Two new agents nod dutifully. This is why Gleason handed me Beirut I and II right off the bat. They are the big ones, the attacks that reshaped the security landscape for our diplomats.
I wonder how I’m supposed to figure out how to stop such catastrophic events like those two. Six months ago, I was a Maryland cop. The worst I’d seen were homicides and car wrecks. I’ve never encountered anything on the scale of Beirut I.
I guess in my gut I realized that when I joined the DSS, I would not be working a run-a-day nine-to-five job. Now, I’ve glimpsed the scope—and the stakes. This isn’t a job or a career, it is a way of life. Lives are at stake. The moves we make in the weeks and months to come will mean the difference between a thwarted effort and a lead story on CNN.
No pressure or anything.
Gleason disappears through the big blue door. Mullen and I work on in silence. I read through more cases, more carnage, more destruction. The same names keep popping up: Hezbollah, Imad Fayez Mugniyah, Abu Nidal. I discern that there are three major players in the Middle East terror game: Iran through Hezbollah and its cohorts, Libya through its own intelligence service and its surrogates, and the Palestinians through the Palestine Liberation Organization (PLO), its splinter groups, and Black September. I have much to learn. The curve is steep.
Gleason returns and hands me more files that he’s taken from the dead bodies cabinets. They land on my desk with a heavy thump. I’m getting a crash course in human depravity.
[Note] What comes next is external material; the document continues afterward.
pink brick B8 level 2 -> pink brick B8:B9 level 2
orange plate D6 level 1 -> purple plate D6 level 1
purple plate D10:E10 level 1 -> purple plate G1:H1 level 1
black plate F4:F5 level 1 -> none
It is tough to take, and after a while, all the human misery resident within these pages starts to blur together. The parade of violence, the car bombings, the suicide attacks, the machine gunning of civilians, hostage takings, hijackings—file after file describes horrific events. It leaves me numb.
The world is on fire. And I had no idea.
Late that afternoon, Gleason leaves the office again. Mullen and I work on in silence, continuing our crash course in world terror. A few minutes later, he returns with another raft of diplomatic cables. “Okay, this is the latest from FOGHORN, our communication center. All incoming messages are sent there and prioritized. I’ll show you where it is later.”
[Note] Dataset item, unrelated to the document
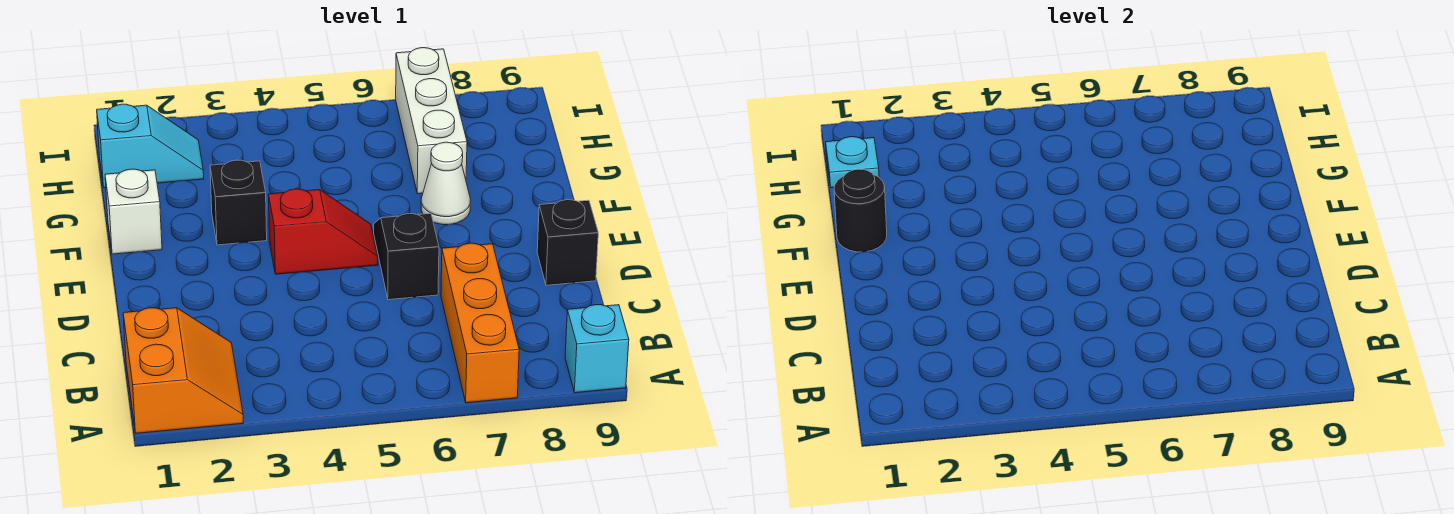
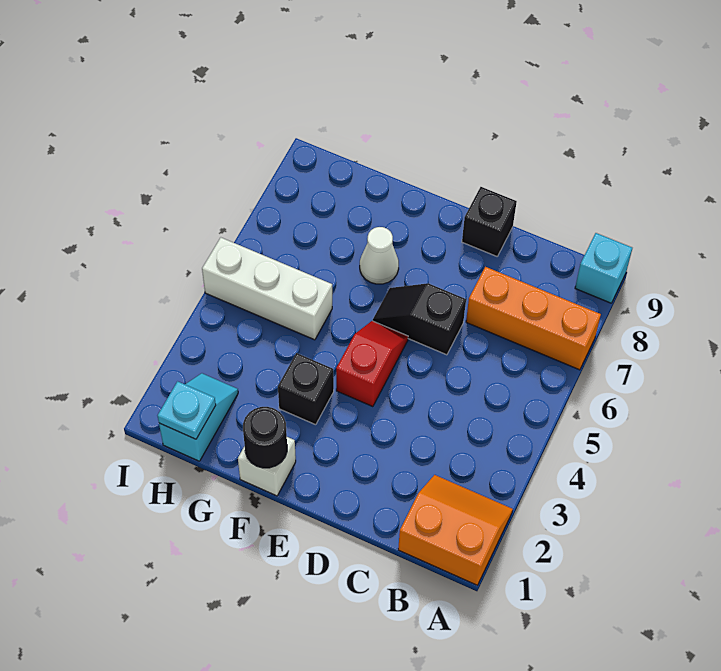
white brick G7:I7 level 1 -> white brick G5:I5 level 1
As he squeezes by my desk, Gleason says, “Burton, we’ve got a source who says our ambassador to Chile is about to get assassinated. You’re meeting the informant tomorrow in Charlottesville. When you’re done there, write it up, then get up to Philadelphia.”
“Philadelphia?”
“Yeah, we’ve got a source who says his family is Hezbollah. He says he knows where the hostages are in Beirut. For a hundred and fifty grand, he’ll spill his guts. Go see if he knows anything.”
He hands me two more files on these informants. “Get familiar with them tonight. In the meantime, you’ll be traveling on a moment’s notice from here on out. Keep an overnight kit packed, okay?”